HodgeFormer: Transformers for Learnable Operators on Triangular Meshes through Data-Driven Hodge Matrices
This work addresses computational bottlenecks in mesh processing for computer graphics and shape analysis, offering a more efficient alternative to existing methods.
The paper tackles the computational inefficiency of using eigenvalue decomposition for positional embeddings in Transformer-based mesh analysis by proposing HodgeFormer, which learns Hodge matrices to approximate discrete operators. It achieves comparable performance in mesh segmentation and classification tasks while eliminating costly preprocessing.

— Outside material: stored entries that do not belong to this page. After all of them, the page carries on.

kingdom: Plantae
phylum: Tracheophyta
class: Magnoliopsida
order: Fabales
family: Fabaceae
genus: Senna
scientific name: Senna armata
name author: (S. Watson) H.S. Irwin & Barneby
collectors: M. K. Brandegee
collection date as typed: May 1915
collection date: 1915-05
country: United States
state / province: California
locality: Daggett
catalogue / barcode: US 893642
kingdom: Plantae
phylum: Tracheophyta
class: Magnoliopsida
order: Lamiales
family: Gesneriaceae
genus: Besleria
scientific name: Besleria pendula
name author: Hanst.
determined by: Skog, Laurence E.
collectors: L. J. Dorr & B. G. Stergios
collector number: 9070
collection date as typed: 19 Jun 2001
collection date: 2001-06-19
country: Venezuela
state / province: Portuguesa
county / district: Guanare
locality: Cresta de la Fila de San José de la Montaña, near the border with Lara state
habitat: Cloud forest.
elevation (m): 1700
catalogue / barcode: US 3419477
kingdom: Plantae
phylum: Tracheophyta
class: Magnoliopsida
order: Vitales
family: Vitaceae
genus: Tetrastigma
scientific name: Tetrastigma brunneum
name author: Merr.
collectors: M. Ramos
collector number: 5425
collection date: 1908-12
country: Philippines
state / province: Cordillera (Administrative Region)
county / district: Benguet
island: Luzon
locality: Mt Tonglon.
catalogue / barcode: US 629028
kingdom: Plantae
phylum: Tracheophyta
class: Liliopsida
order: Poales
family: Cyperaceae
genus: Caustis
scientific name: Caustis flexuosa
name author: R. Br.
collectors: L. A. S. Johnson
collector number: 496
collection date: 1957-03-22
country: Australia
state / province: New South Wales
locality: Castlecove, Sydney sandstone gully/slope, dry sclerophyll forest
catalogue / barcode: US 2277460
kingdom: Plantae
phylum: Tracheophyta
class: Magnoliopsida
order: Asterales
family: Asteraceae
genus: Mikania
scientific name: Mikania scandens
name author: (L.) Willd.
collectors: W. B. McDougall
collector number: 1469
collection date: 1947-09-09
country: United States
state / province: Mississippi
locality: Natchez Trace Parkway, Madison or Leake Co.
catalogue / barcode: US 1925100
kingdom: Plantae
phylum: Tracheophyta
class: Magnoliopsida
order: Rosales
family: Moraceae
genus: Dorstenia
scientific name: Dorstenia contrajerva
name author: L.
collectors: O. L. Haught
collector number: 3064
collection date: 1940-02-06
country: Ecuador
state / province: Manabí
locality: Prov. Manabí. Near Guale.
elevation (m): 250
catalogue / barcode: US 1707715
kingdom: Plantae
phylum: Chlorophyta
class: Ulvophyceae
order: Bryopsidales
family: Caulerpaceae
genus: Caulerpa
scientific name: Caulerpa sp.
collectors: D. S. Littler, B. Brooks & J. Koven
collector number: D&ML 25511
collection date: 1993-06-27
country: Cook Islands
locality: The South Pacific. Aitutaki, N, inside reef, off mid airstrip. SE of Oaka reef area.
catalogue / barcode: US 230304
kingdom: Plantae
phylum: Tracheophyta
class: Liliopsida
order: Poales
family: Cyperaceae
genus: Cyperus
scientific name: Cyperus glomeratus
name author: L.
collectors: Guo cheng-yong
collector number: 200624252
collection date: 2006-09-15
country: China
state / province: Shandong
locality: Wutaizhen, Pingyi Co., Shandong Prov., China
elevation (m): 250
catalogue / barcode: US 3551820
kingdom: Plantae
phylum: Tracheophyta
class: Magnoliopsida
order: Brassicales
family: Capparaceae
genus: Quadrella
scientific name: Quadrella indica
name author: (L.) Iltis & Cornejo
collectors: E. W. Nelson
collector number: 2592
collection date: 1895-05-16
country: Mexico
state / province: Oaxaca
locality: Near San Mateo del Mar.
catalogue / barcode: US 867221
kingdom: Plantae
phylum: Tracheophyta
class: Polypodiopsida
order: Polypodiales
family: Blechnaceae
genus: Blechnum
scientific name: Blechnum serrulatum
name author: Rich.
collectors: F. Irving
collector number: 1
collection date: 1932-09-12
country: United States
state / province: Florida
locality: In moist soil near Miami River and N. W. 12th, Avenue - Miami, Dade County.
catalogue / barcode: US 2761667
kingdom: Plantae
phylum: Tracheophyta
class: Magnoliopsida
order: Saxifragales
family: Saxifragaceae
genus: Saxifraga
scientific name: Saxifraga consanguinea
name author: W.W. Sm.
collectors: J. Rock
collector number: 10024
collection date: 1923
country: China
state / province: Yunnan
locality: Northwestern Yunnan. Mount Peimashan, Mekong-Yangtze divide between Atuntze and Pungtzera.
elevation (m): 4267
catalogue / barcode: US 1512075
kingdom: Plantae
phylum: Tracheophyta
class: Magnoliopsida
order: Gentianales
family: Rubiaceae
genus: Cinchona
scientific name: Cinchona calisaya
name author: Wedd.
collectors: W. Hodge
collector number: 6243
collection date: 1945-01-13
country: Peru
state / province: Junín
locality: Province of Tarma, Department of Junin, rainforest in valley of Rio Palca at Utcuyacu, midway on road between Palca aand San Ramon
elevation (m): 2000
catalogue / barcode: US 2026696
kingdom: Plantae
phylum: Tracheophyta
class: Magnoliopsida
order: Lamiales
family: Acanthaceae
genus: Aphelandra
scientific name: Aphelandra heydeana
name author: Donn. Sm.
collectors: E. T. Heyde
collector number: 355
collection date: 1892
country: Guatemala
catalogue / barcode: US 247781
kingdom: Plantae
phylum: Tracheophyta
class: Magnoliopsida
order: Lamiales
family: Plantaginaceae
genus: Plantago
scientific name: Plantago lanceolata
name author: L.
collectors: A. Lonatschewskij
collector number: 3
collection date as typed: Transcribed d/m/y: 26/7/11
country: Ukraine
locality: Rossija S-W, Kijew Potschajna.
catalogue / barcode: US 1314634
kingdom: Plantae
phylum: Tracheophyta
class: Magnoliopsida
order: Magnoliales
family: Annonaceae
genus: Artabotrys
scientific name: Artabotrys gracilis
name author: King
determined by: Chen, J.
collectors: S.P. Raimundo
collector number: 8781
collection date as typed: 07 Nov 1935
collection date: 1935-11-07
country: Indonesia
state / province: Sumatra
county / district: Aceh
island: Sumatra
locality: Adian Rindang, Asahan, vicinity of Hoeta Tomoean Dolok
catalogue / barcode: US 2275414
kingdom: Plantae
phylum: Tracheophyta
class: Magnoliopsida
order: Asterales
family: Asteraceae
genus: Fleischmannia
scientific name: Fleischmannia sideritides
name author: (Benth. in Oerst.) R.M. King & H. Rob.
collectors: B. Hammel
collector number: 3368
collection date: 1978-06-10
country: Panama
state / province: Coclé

Currently, prominent Transformer architectures applied on graphs and meshes for shape analysis tasks employ traditional attention layers that heavily utilize spectral features requiring costly eigenvalue decomposition-based methods. To encode the mesh structure, these methods derive positional embeddings, that heavily rely on eigenvalue decomposition based operations, e.g. on the Laplacian matrix, or on heat-kernel signatures, which are then concatenated to the input features. This paper proposes a novel approach inspired by the explicit construction of the Hodge Laplacian operator in Discrete Exterior Calculus as a product of discrete Hodge operators and exterior derivatives, i.e. $(L := \star_0^{-1} d_0^T \star_1 d_0)$. We adjust the Transformer architecture in a novel deep learning layer that utilizes the multi-head attention mechanism to approximate Hodge matrices $\star_0$, $\star_1$ and $\star_2$ and learn families of discrete operators $L$ that act on mesh vertices, edges and faces. Our approach results in a computationally-efficient architecture that achieves comparable performance in mesh segmentation and classification tasks, through a direct learning framework, while eliminating the need for costly eigenvalue decomposition operations or complex preprocessing operations.